Manòn Voice is a native of Indianapolis, Indiana, a multi-hyphenate–poet and writer, spoken word artist and filmmaker, actor, Hip-Hop emcee, educator, and community builder. The spirit of her work finds its niche at the intersection of arts and activism. She serves in the Jordan College of Arts School of Music at Butler University as a Hip-Hop Music, History, and Culture Lecturer. She has performed on diverse stages across the country in the power of the word and has taught and facilitated writing and poetry workshops widely. In 2018, Manòn received a nomination for the Pushcart Prize in Poetry. Her poetry has appeared in The Flying Island, The Indianapolis Review, The House Life Project: People + Property Series, Sidepiece Magazine, The World We Live(d) In Anthology, The Indianapolis Anthology, Questions for a Resilient Future, and Kinship: A World of Relations. She has been featured in publications such as Indy NUVO, The Indianapolis Recorder, Indianapolis Monthly, The Indianapolis Star, FAFCollective, Pattern Magazine, Sidepiece Magazine, and more.

Class Description:

Poetry and Social Practice: Bridging Art and Activism

Explore the powerful intersection of poetry and activism in this workshop designed for reflecting on and utilizing the art of poetry as a tool for social change. This class delves into how poetry can be a catalyst for dialogue, reflection, and transformation within communities and beyond. Examine historical and contemporary examples of poets who have used their craft to address social issues, raise awareness, and inspire action. Explore various forms and techniques that enhance the impact of poetic activism, including narrative, spoken word, and performance poetry. Learn how poetry has been a driving force in movements for justice, equality, and human rights, and, participate in guided writing exercises designed to inspire and refine your voice as a poet-activist.

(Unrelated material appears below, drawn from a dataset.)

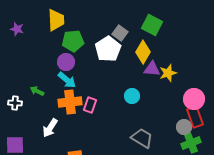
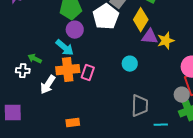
purple circle: (66, 62) -> (75, 30), moved
white cross: (15, 103) -> (23, 71), moved
white arrow: (50, 128) -> (48, 85), moved
gray trapezoid: (142, 138) -> (140, 106), turned 60

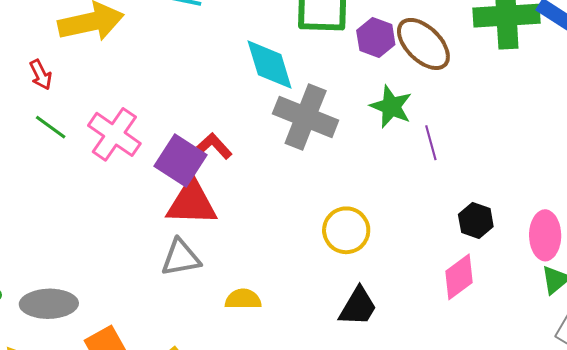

A senior lecturer in creative writing at Indiana University-Indianapolis, Terry Kirts is the author of To the Refrigerator Gods, published by Seven Kitchens Press in 2010. His poetry and essays have appeared in Alimentum, Another Chicago Magazine, Boog City, Gastronomica, Green Mountains Review, Porridge, and Presence, and the anthologies Food Poems, St. Peter’s B-list, and others. His culinary articles reviews appear widely, and he is the dining critic for Indianapolis Monthly ( He is currently working on a collection of essays and recipes about immigrant food in the Midwest.

Class Description:
Telling Stories Through Food
Whether you want to start your memoir, explore your family culture, or tell a rich narrative in fiction or poetry, food has long been one of the richest vehicles for tapping into literary stories. From poems evoking delicious dishes or memories of cooking with a loved one to stories set in kitchens or restaurants to essays and full-length food memoirs, culinary stories are sure to engage readers’ senses and memories, as well as providing metaphors and analogies for the human experience. Come hungry, as we’ll explore ways to use food in a variety of genres, from literary journalism and restaurant reviews to lyrical essays to poetry that simmers and sizzles off the page.